TASK BRIEF :: The lines wanted are those in the data below that include "from".

EXTRACTED MATERIAL ::
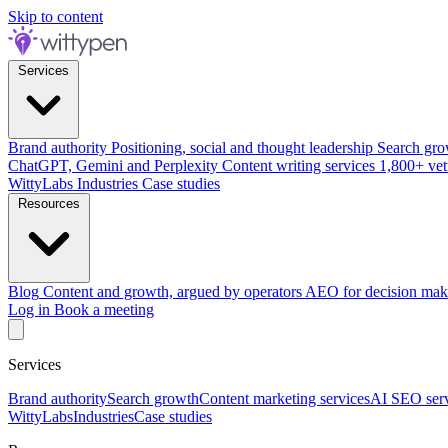
Skip to content
Services
Brand authority
Positioning, social and thought leadership
Search gro
ChatGPT, Gemini and Perplexity
Content writing services
1,800+ vet
WittyLabs
Industries
Case studies
Resources
Blog
Content and growth, argued by operators
AEO for decision mak
Log in
Book a meeting
Services
Brand authority
Search growth
Content marketing services
AI SEO serv
WittyLabs
Industries
Case studies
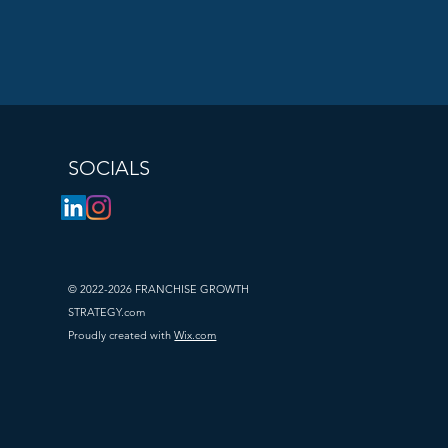
operations, 
s. What works 
arket. 
ket trends, 
. This may 
SOCIALS
argeted 
he 
rands can 
 investment in 
© 2022-2026 FRANCHISE GROWTH
esources of 
STRATEGY.com
Proudly created with
Wix.com
es can be 
fitability. 
offering 
allenges, 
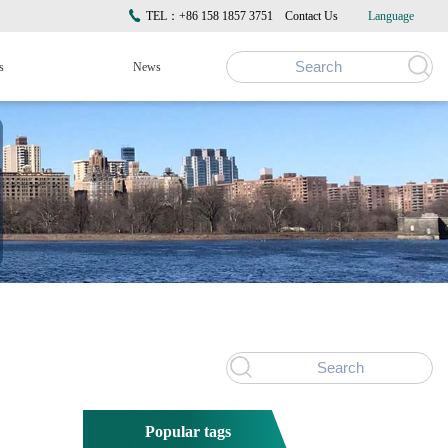
TEL：+86 158 1857 3751
Contact Us
Language
s
News
Popular tags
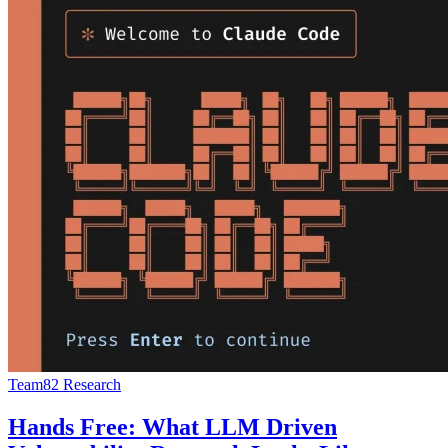
Team82 Research
Hands Free: What LLM Driven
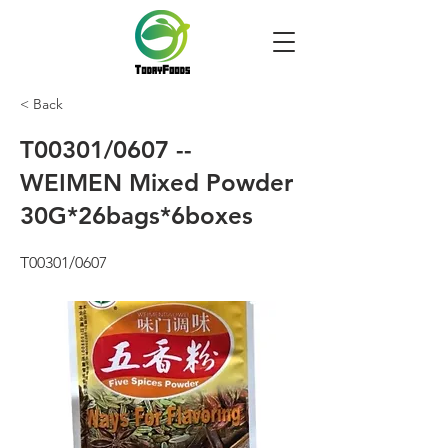
< Back
T00301/0607 --
WEIMEN Mixed Powder
30G*26bags*6boxes
T00301/0607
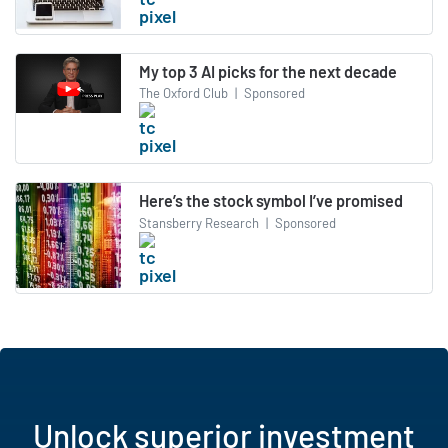
My top 3 AI picks for the next decade
The Oxford Club
|
Sponsored
Here’s the stock symbol I’ve promised
Stansberry Research
|
Sponsored
Unlock superior investment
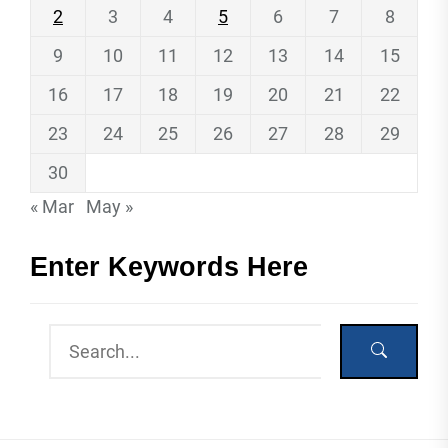
2
3
4
5
6
7
8
9
10
11
12
13
14
15
16
17
18
19
20
21
22
23
24
25
26
27
28
29
30
« Mar
May »
Enter Keywords Here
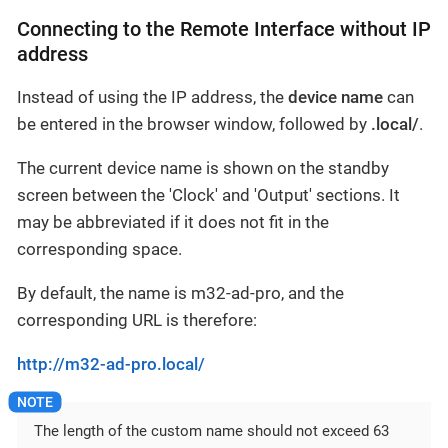
Connecting to the Remote Interface without IP
address
Instead of using the IP address, the
device name
can
be entered in the browser window, followed by
.local/
.
The current device name is shown on the standby
screen between the 'Clock' and 'Output' sections. It
may be abbreviated if it does not fit in the
corresponding space.
By default, the name is m32-ad-pro, and the
corresponding URL is therefore:
http://m32-ad-pro.local/
The length of the custom name should not exceed 63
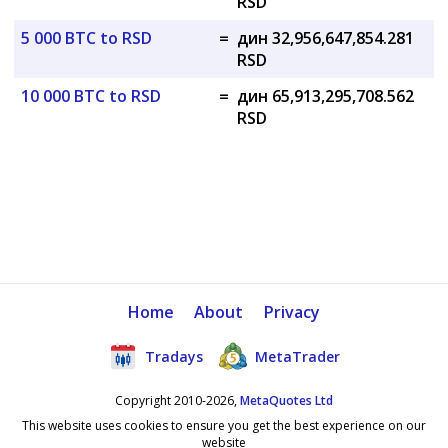
RSD
5 000 BTC to RSD
=
дин 32,956,647,854.281
RSD
10 000 BTC to RSD
=
дин 65,913,295,708.562
RSD
Home
About
Privacy
Tradays
MetaTrader
Copyright 2010-2026,
MetaQuotes Ltd
This website uses cookies to ensure you get the best experience on our
website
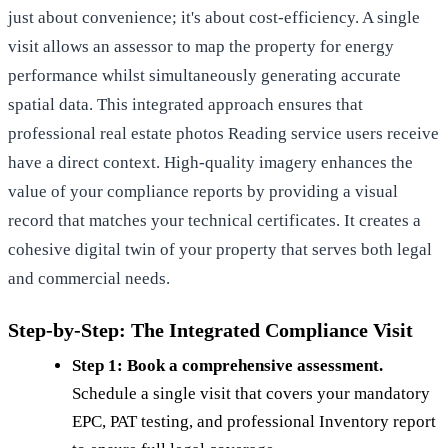
just about convenience; it's about cost-efficiency. A single
visit allows an assessor to map the property for energy
performance whilst simultaneously generating accurate
spatial data. This integrated approach ensures that
professional real estate photos Reading
service users receive
have a direct context. High-quality imagery enhances the
value of your compliance reports by providing a visual
record that matches your technical certificates. It creates a
cohesive digital twin of your property that serves both legal
and commercial needs.
Step-by-Step: The Integrated Compliance Visit
Step 1: Book a comprehensive assessment.
Schedule a single visit that covers your mandatory
EPC, PAT testing, and professional Inventory report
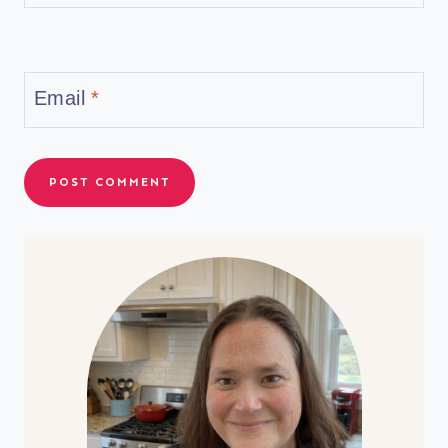
Email
*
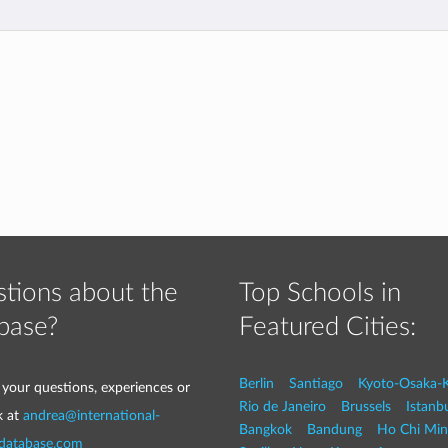
tions about the
Top Schools in
base?
Featured Cities:
Berlin
Santiago
Kyoto-Osaka-
 your questions, experiences or
Rio de Janeiro
Brussels
Istanb
k at
andrea@international-
Bangkok
Bandung
Ho Chi Min
-database.com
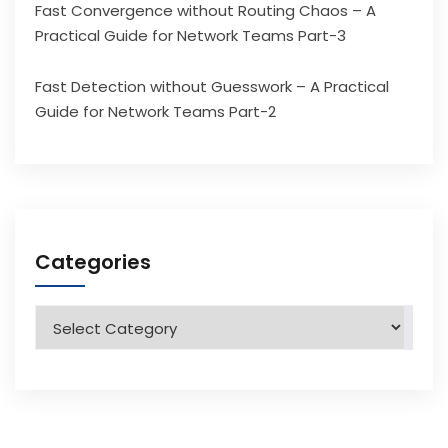
Fast Convergence without Routing Chaos – A
Practical Guide for Network Teams Part-3
Fast Detection without Guesswork – A Practical
Guide for Network Teams Part-2
Categories
Categories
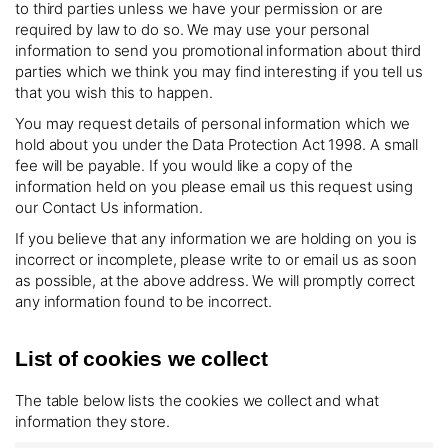
to third parties unless we have your permission or are
required by law to do so. We may use your personal
information to send you promotional information about third
parties which we think you may find interesting if you tell us
that you wish this to happen.
You may request details of personal information which we
hold about you under the Data Protection Act 1998. A small
fee will be payable. If you would like a copy of the
information held on you please email us this request using
our Contact Us information.
If you believe that any information we are holding on you is
incorrect or incomplete, please write to or email us as soon
as possible, at the above address. We will promptly correct
any information found to be incorrect.
List of cookies we collect
The table below lists the cookies we collect and what
information they store.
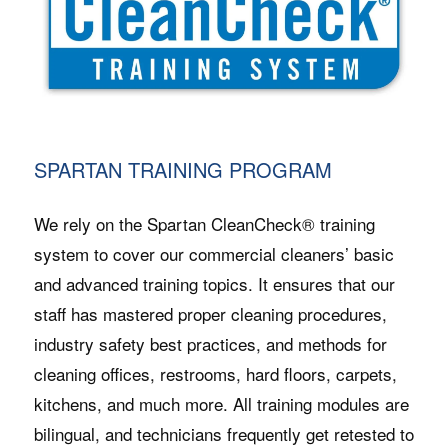
SPARTAN TRAINING PROGRAM
We rely on the Spartan CleanCheck® training
system to cover our commercial cleaners’ basic
and advanced training topics. It ensures that our
staff has mastered proper cleaning procedures,
industry safety best practices, and methods for
cleaning offices, restrooms, hard floors, carpets,
kitchens, and much more. All training modules are
bilingual, and technicians frequently get retested to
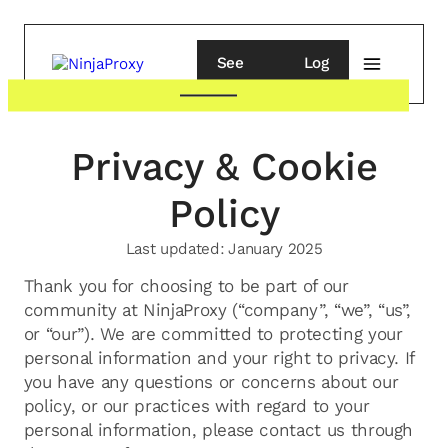
See
Log
pricing
in
Privacy & Cookie
Policy
Last updated:
January 2025
Thank you for choosing to be part of our
community at NinjaProxy (“company”, “we”, “us”,
or “our”). We are committed to protecting your
personal information and your right to privacy. If
you have any questions or concerns about our
policy, or our practices with regard to your
personal information, please contact us through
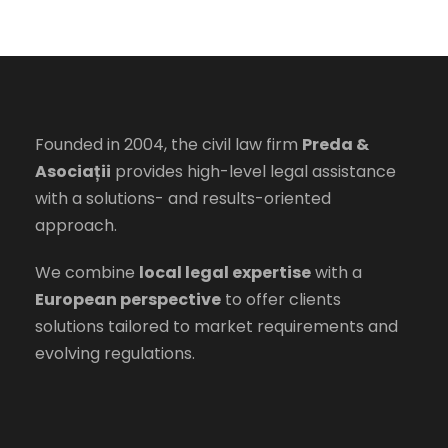
Founded in 2004, the civil law firm
Preda &
Asociații
provides high-level legal assistance
with a solutions- and results-oriented
approach.
We combine
local legal expertise
with a
European perspective
to offer clients
solutions tailored to market requirements and
evolving regulations.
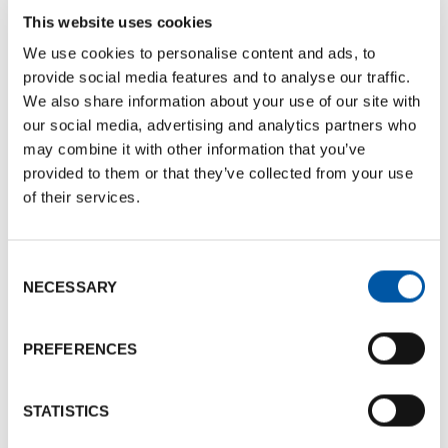
This website uses cookies
+39 051 750247
We use cookies to personalise content and ads, to
Send e-mail
provide social media features and to analyse our traffic.
We also share information about your use of our site with
our social media, advertising and analytics partners who
References
may combine it with other information that you’ve
Nome: Carlo
provided to them or that they’ve collected from your use
Last name: Faenza
of their services.
Phone number:
+39 051 750247
Send e-mail
Consent
NECESSARY
Selection
Documents
PREFERENCES
BCB Card La Tavola della Signoria
Documents size:
176.65 Kb
STATISTICS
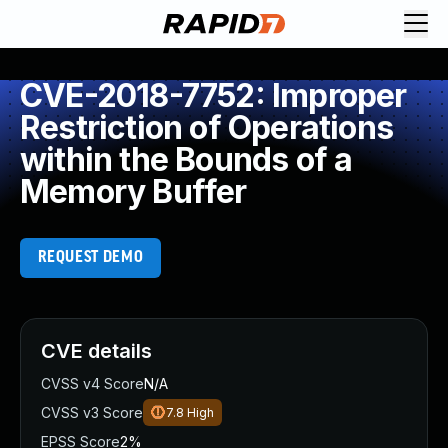
CVE-2018-7752: Improper
Restriction of Operations
within the Bounds of a
Memory Buffer
REQUEST DEMO
CVE details
CVSS v4 Score
N/A
CVSS v3 Score
7.8
High
EPSS Score
2%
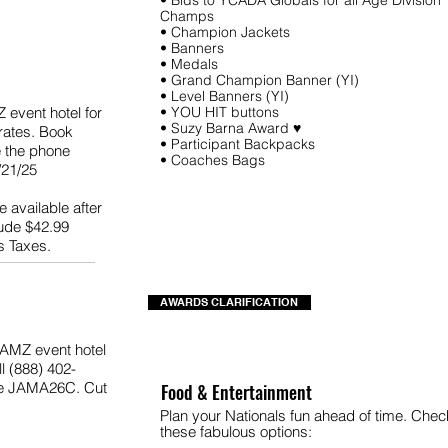
• Bids to YCADA Globals for all Age Division
Champs
• Champion Jackets
• Banners
• Medals
• Grand Champion Banner (YI)
• Level Banners (YI)
Z event hotel for
• YOU HIT buttons
• Suzy Barna Award ♥
rates. Book
• Participant Backpacks
e the phone
• Coaches Bags
21/25
 available after
lude $42.99
s Taxes.
AWARDS CLARIFICATION
 JAMZ event hotel
l (888) 402-
de JAMA26C. Cut
Food & Entertainment
Plan your Nationals fun ahead of time. Chec
these fabulous options:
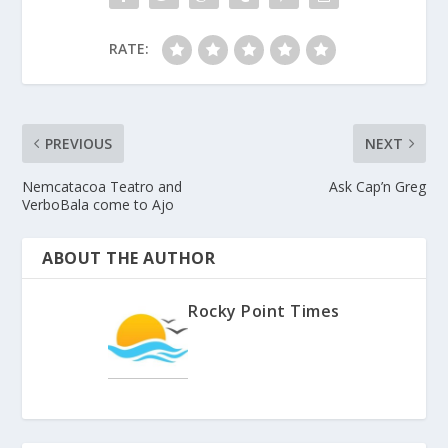
RATE:
PREVIOUS
NEXT
Nemcatacoa Teatro and
Ask Cap’n Greg
VerboBala come to Ajo
ABOUT THE AUTHOR
Rocky Point Times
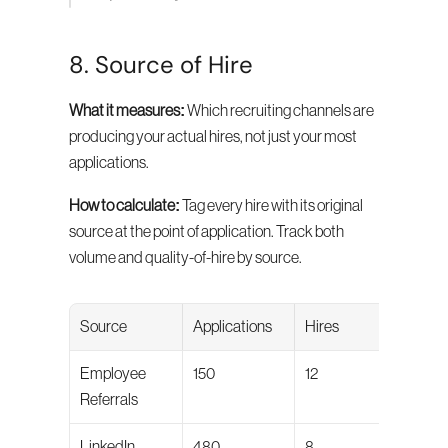
8. Source of Hire
What it measures:
 Which recruiting channels are 
producing your actual hires, not just your most 
applications.
How to calculate:
 Tag every hire with its original 
source at the point of application. Track both 
volume and quality-of-hire by source.
Source
Applications
Hires
Qual
Employee 
150
12
84/1
Referrals
LinkedIn
480
8
71/1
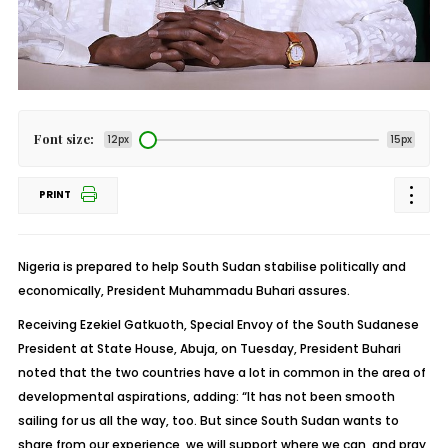
Font size:
12px
15px
PRINT
Nigeria is prepared to help South Sudan stabilise politically and
economically, President Muhammadu Buhari assures.
Receiving Ezekiel Gatkuoth, Special Envoy of the South Sudanese
President at State House, Abuja, on Tuesday, President Buhari
noted that the two countries have a lot in common in the area of
developmental aspirations, adding: “It has not been smooth
sailing for us all the way, too. But since South Sudan wants to
share from our experience, we will support where we can, and pray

OUTPUT ::
provided to them or that they’ve collected from your use
share from our experience, we will support where we can, and pray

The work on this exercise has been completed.